## Document segment
= Juan Guzmán (photographer) =

Mexican photojournalist (1911–1982)

Juan Guzmán (born Hans Gutmann, also known as "Juanito"; 28 October 1911 – 6 November 1982) was a German-born Mexican photojournalist. He was known as a war photographer of the Spanish Civil War and later on his work with Mexican painters Frida Kahlo and Diego Rivera.

==Life==

Marina Ginestà at the top of Hotel Colón in Barcelona, 21 July 1936.

Hans Gutmann was born in Cologne. In 1936 he joined the Spanish Civil War as a volunteer of the International Brigades. Gutmann later became a Spanish citizen and changed his name to Juan Guzmán. There are more than 1,300 photographs from the Spanish Civil War in the archive of Agencia EFE (Madrid). His most famous image is the picture of 17-year-old Marina Ginestà standing in top of Hotel Colón in Barcelona. It is one of the most iconic photographs of the Spanish Civil War.

## Dataset content
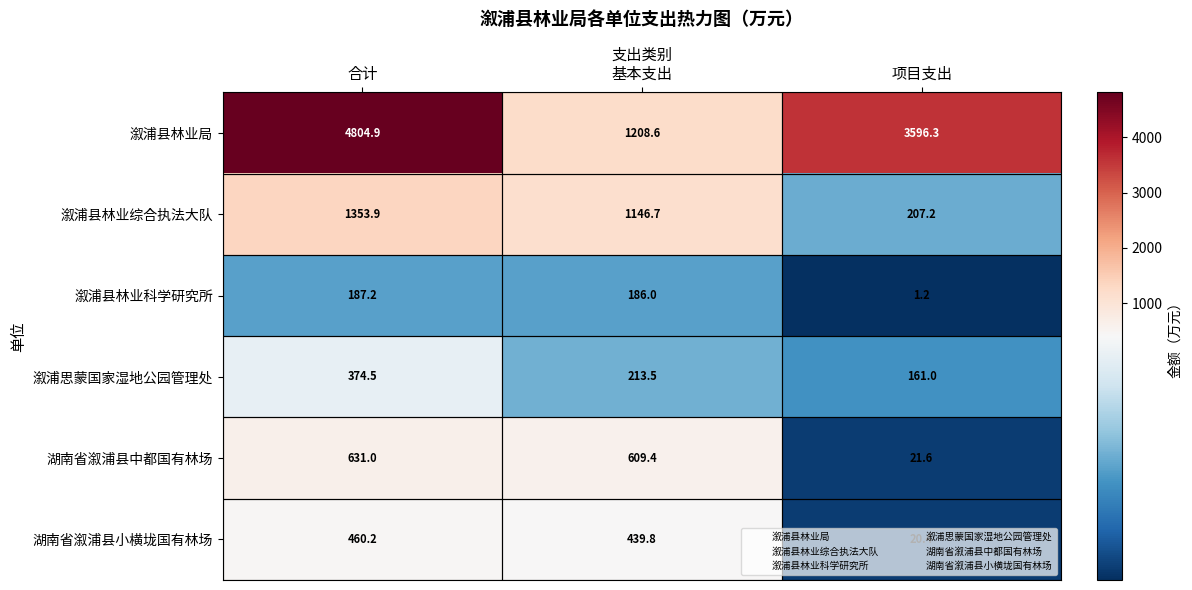

The value of 溆浦县林业局 at 基本支出 is 1208.6. True or false?

True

## Task instructions
- 1) Using the Juan Guzmán biography, answer these:
(a) In which city was Hans Gutmann born?
(b) Which two Mexican painters is he known for working with?
(c) How many of his Spanish Civil War photographs are held in the Agencia EFE archive?
- 2) Carry the Juan Guzmán biography forward from its final sentence.

## Task answers
- 1)
(a) Cologne
(b) Frida Kahlo and Diego Rivera
(c) More than 1,300

- 2)
After the war Guzmán fled to Mexico, where he arrived in 1940. He worked for major Mexican magazines and newspapers and became a friend of Frida Kahlo with whom Guzmán shared similar political views. In the 1950s he took many photographs of Kahlo and her husband Diego Rivera. Guzmán also photographed the artwork of Mexican painters like Gerardo Murillo, Jesús Reyes Ferreira and José Clemente Orozco. Juan Guzmán died in Mexico City in 1982.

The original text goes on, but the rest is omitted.